### TASK
Transcribe the entries below with complete accuracy, excluding the pictures.

── DATA SUPPLIED ──

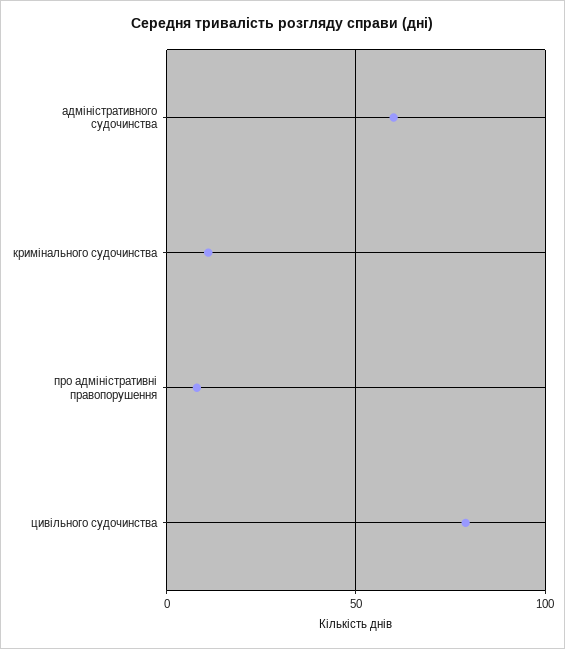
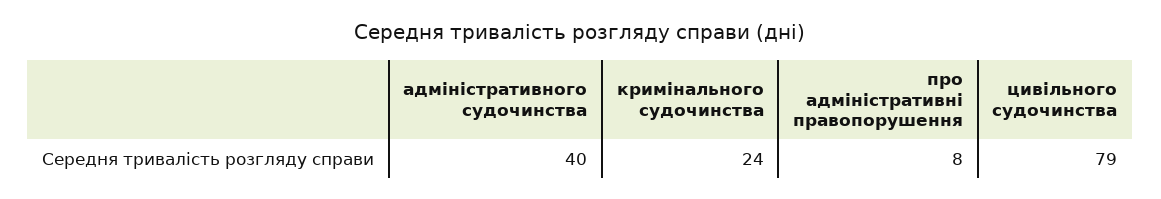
  {
-   "адміністративного судочинства": 60,
+   "адміністративного судочинства": 40,
-   "кримінального судочинства": 10,
+   "кримінального судочинства": 24,
    "про адміністративні правопорушення": 8,
    "цивільного судочинства": 79
  }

───

### ANSWER TO THIS TASK
  {
-   "адміністративного судочинства": 60,
+   "адміністративного судочинства": 40,
-   "кримінального судочинства": 10,
+   "кримінального судочинства": 24,
    "про адміністративні правопорушення": 8,
    "цивільного судочинства": 79
  }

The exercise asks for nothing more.